Today, the Israeli Prime Minister's office published a memorandum of the proposed Cyber Defense and National Cyber Directorate Law, 2018. The memorandum’s proposed law is aimed at regulating the purpose, functions and powers of the Cyber Directorate in dealing with cyber threats against the State of Israel.
It includes far-reaching and unprecedented measures that affect every organization in the Israeli economy. It also extends the powers of the Israeli Security Agency (colloquially known as Shabak).
Amongt other issues, the memorandum provides that the National Cyber Directorate will operate a system for early detection of cyber attacks. The information collected and processed by the system shall be used for this purpose only. The system will cover government ministries, public agencies and covered entities under the Law Regulating the Security in Public Bodies, namely companies in critical infrastructure industries (such as telecom, chemicals and transportation).
As far as organizations in the Israeli market are concerned, the National Cyber Directorate will have far-reaching powers -
- It may compel any organization to produce any information or document, including a copy of computerized material, which is required to locate, deal with, or prevent cyber attacks.
- A qualified employee of the Directorate may enter any premises if they have reasonable grounds to believe that a computer or computerized material within the premises contain valuable security information that is necessary for identifying, dealing with, or preventing a cyber-attack. By virtue of this provision, entering the offices of any company, organization and even private residences, is permissible.
- A qualified employee of the Directorate may seize an object if they have reasonable grounds to assume that it contains valuable security information, which is immediately required for investigation in order to identify, deal with, or prevent cyber-attacks. The definition of an ‘object’ in Israeli case law also includes any information and document.
- A qualified employee of the Directorate may issue instructions to organizations, including instructions to carry-out acts on the organization’s computerized material, for the purpose of locating, dealing with, or preventing cyber-attacks. In other words, the Cyber Directorate will be empowered to issue instructions to organizations with respect to their computer systems.
- According to the memorandum, these powers will also be granted to the Shabak for the purpose of thwarting acts of terrorism or espionage.
- A Magistrate Court Judge may permit an authorized employee of the Cyber Directorate to carry-out acts on a computer or computerized material if the Judge is convinced that there is a reasonable basis to assume that a cyber-attack is underway or that there is a cyber threat, where the attack or threat might be detrimental to a critical interest. In other words, the Directorate will be empowered to carry-out by itself acts on the computer systems of every organization in Israel.
- A Magistrate Court Judge may permit, for the purpose of sampled inspection, to carry out acts on a computer or computer material of an organization if the Judge believes that there is a genuine likelihood of locating a cyber-attack in the organization.
- The head of the National Cyber Directorate may transfer information collected by virtue of these broad powers to international bodies. Even if the memorandum of law seeks to achieve this by way of exclusionary language, that is the result of the following proposed provision: "protected information shall not be divulged to an international body unless it is valuable security information and the head of the Directorate is convinced that it will be used solely for the purpose divulged".

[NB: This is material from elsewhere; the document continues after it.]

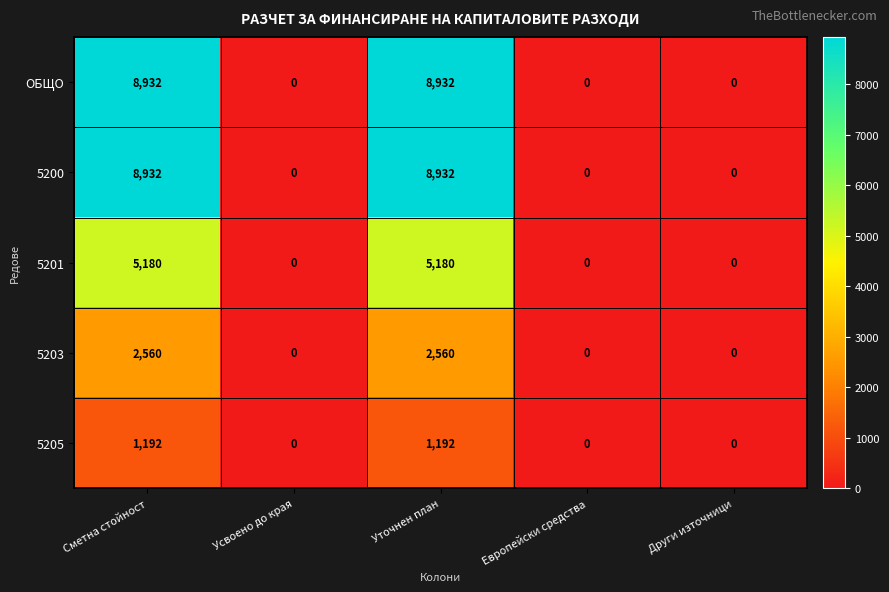

What is the difference between the maximum and minimum values in the 5201 series?

5180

Alongside these powers, the memorandum of law includes provisions seeking to protect the privacy of information collected in the Directorate’s early detection system. Yet it does not necessarily seek to protect other values, such as commercial confidentiality or privilege from self-incrimination. In this framework, the memorandum states that the head of the Directorate must ensure that its systems are designed in a manner that will collect and preserve only the minimum data required for its purpose and that data will be processed to the greatest extent possible in an unidentified manner and "to the extent possible, automatically or without being exposed to a person". The Directorate will include, among others, an internal privacy inspector who will be responsible for implementing the provisions of the Protection of Privacy Law.
Employees of the Directorate are bound to secrecy and are forbidden from disclosing information "except in accordance with the provisions of this Law or for criminal proceedings on a felony or for disturbing a public servant". In other words, if, by virtue of the powers of the Directorate, information is revealed about the commission of a felony, the Directorate may divulge it to the police, for example. At the same time, the memorandum states that information submitted consensually will not be used as evidence against the submitter in any civil, administrative or criminal proceedings "except for offenses determined by the Minister of Justice in the First Schedule to the Law." So here too, there is no absolute immunity.

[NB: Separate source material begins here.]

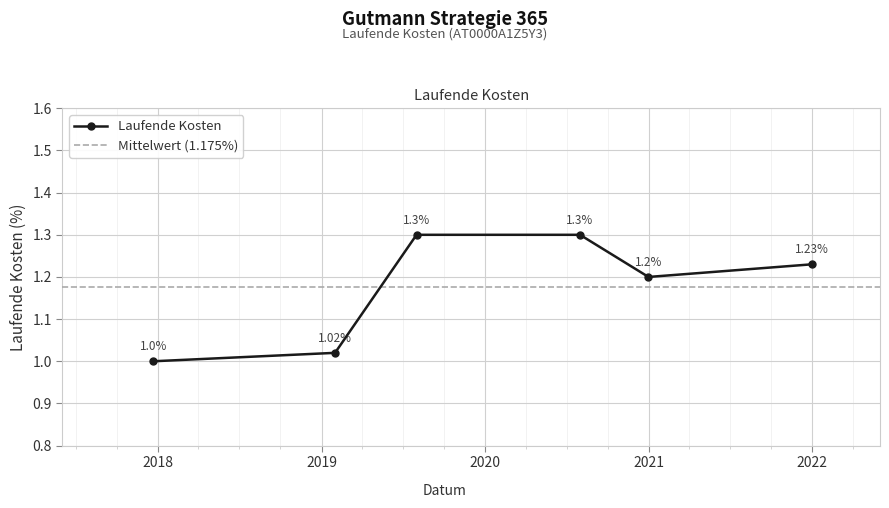

What is the value of the 6th point from the left?

1.2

Directorate employees are not allowed to be members of any trade union. The employees will be granted immunity from criminal and civil liability for acts or omissions that they reasonably performed in good faith when carrying out their duties.
A committee of five, headed by a retired judge, will be appointed to supervise on the activities of the Directorate. The committee is required to submit an annual report to the Prime Minister, but the Government is not obligated to deliberate on the report. In this respect, the memorandum requires the Government of Israel to do much less than the Government itself wishes to compel the boards of directors of companies to do. The memorandum requires the boards of directors in certain companies to discuss cyber threats to the company's activity at least once a year, as well as the damage that may result from such threats, the resources allocated to mitigate cyber risks and more. The Israeli Government is exempted from all of this at the national level.
The Memorandum of Law is open to public comments through July 11, 2018.